→ PROVIDED DATA
━━━━━━
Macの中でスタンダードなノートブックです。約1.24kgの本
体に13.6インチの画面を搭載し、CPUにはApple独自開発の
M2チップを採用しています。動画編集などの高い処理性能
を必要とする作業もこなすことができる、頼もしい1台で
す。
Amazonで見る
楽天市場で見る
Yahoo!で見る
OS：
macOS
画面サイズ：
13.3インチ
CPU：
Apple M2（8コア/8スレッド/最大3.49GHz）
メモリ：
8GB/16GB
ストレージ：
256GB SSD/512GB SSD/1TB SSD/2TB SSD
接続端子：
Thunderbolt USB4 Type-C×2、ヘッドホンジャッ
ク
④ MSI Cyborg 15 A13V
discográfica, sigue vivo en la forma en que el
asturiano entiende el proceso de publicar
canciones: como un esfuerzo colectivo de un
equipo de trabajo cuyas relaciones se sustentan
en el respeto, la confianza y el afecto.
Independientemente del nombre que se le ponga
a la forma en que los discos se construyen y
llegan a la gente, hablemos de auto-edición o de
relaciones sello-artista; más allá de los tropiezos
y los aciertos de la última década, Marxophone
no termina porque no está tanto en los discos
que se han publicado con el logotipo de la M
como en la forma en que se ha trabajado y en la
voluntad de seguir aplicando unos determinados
━━━━━━
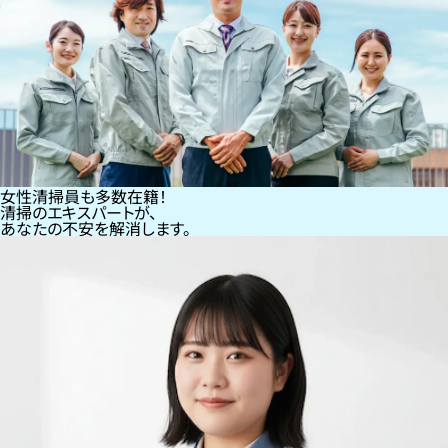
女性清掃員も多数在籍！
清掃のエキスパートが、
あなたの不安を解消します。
━━━━━━
→ EXERCISE
Please copy the data word for word, from the line with "Macの中でスタンダードなノートブックです。約1.24kgの本" up to and including the line with "llegan a la".

→ THE ANSWER
Macの中でスタンダードなノートブックです。約1.24kgの本
体に13.6インチの画面を搭載し、CPUにはApple独自開発の
M2チップを採用しています。動画編集などの高い処理性能
を必要とする作業もこなすことができる、頼もしい1台で
す。
Amazonで見る
楽天市場で見る
Yahoo!で見る
OS：
macOS
画面サイズ：
13.3インチ
CPU：
Apple M2（8コア/8スレッド/最大3.49GHz）
メモリ：
8GB/16GB
ストレージ：
256GB SSD/512GB SSD/1TB SSD/2TB SSD
接続端子：
Thunderbolt USB4 Type-C×2、ヘッドホンジャッ
ク
④ MSI Cyborg 15 A13V
discográfica, sigue vivo en la forma en que el
asturiano entiende el proceso de publicar
canciones: como un esfuerzo colectivo de un
equipo de trabajo cuyas relaciones se sustentan
en el respeto, la confianza y el afecto.
Independientemente del nombre que se le ponga
a la forma en que los discos se construyen y
llegan a la gente, hablemos de auto-edición o de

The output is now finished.